Your task is to repeat the data exactly, every line of it.

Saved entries
BEGIN

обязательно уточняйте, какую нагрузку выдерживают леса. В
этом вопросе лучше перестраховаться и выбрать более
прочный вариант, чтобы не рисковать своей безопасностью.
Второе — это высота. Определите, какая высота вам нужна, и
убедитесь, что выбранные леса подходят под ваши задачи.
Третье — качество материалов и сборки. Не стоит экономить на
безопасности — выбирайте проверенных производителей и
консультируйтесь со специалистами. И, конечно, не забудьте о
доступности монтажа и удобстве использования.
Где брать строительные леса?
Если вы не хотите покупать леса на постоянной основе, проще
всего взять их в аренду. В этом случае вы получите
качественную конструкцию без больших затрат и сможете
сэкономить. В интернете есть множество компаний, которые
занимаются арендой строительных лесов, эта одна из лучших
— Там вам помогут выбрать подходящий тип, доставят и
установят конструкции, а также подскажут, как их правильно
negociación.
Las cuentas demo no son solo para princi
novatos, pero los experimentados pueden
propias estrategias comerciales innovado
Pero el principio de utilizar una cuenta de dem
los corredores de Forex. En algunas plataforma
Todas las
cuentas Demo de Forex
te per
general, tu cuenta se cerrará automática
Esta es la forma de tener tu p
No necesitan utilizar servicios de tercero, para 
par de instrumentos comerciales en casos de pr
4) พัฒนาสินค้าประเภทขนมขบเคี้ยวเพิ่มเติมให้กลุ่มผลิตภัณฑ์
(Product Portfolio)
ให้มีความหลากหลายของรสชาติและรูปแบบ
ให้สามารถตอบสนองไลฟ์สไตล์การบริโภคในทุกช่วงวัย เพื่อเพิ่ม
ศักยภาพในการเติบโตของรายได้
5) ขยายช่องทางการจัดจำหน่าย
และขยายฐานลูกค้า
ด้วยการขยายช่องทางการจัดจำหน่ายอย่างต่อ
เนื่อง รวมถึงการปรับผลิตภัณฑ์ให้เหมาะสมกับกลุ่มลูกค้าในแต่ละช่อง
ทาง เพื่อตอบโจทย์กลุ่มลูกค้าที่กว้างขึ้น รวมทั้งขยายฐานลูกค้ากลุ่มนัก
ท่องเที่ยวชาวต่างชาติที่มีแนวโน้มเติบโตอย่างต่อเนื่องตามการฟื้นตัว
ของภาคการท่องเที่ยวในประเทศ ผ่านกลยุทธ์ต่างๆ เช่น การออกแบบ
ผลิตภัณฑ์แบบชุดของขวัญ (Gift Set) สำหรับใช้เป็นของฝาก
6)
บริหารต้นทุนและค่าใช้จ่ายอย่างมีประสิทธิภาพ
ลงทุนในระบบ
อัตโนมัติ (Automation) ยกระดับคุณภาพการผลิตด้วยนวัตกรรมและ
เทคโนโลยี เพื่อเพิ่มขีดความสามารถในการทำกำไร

END

**RESULT OF THIS EXERCISE**:
обязательно уточняйте, какую нагрузку выдерживают леса. В
этом вопросе лучше перестраховаться и выбрать более
прочный вариант, чтобы не рисковать своей безопасностью.
Второе — это высота. Определите, какая высота вам нужна, и
убедитесь, что выбранные леса подходят под ваши задачи.
Третье — качество материалов и сборки. Не стоит экономить на
безопасности — выбирайте проверенных производителей и
консультируйтесь со специалистами. И, конечно, не забудьте о
доступности монтажа и удобстве использования.
Где брать строительные леса?
Если вы не хотите покупать леса на постоянной основе, проще
всего взять их в аренду. В этом случае вы получите
качественную конструкцию без больших затрат и сможете
сэкономить. В интернете есть множество компаний, которые
занимаются арендой строительных лесов, эта одна из лучших
— Там вам помогут выбрать подходящий тип, доставят и
установят конструкции, а также подскажут, как их правильно
negociación.
Las cuentas demo no son solo para princi
novatos, pero los experimentados pueden
propias estrategias comerciales innovado
Pero el principio de utilizar una cuenta de dem
los corredores de Forex. En algunas plataforma
Todas las
cuentas Demo de Forex
te per
general, tu cuenta se cerrará automática
Esta es la forma de tener tu p
No necesitan utilizar servicios de tercero, para 
par de instrumentos comerciales en casos de pr
4) พัฒนาสินค้าประเภทขนมขบเคี้ยวเพิ่มเติมให้กลุ่มผลิตภัณฑ์
(Product Portfolio)
ให้มีความหลากหลายของรสชาติและรูปแบบ
ให้สามารถตอบสนองไลฟ์สไตล์การบริโภคในทุกช่วงวัย เพื่อเพิ่ม
ศักยภาพในการเติบโตของรายได้
5) ขยายช่องทางการจัดจำหน่าย
และขยายฐานลูกค้า
ด้วยการขยายช่องทางการจัดจำหน่ายอย่างต่อ
เนื่อง รวมถึงการปรับผลิตภัณฑ์ให้เหมาะสมกับกลุ่มลูกค้าในแต่ละช่อง
ทาง เพื่อตอบโจทย์กลุ่มลูกค้าที่กว้างขึ้น รวมทั้งขยายฐานลูกค้ากลุ่มนัก
ท่องเที่ยวชาวต่างชาติที่มีแนวโน้มเติบโตอย่างต่อเนื่องตามการฟื้นตัว
ของภาคการท่องเที่ยวในประเทศ ผ่านกลยุทธ์ต่างๆ เช่น การออกแบบ
ผลิตภัณฑ์แบบชุดของขวัญ (Gift Set) สำหรับใช้เป็นของฝาก
6)
บริหารต้นทุนและค่าใช้จ่ายอย่างมีประสิทธิภาพ
ลงทุนในระบบ
อัตโนมัติ (Automation) ยกระดับคุณภาพการผลิตด้วยนวัตกรรมและ
เทคโนโลยี เพื่อเพิ่มขีดความสามารถในการทำกำไร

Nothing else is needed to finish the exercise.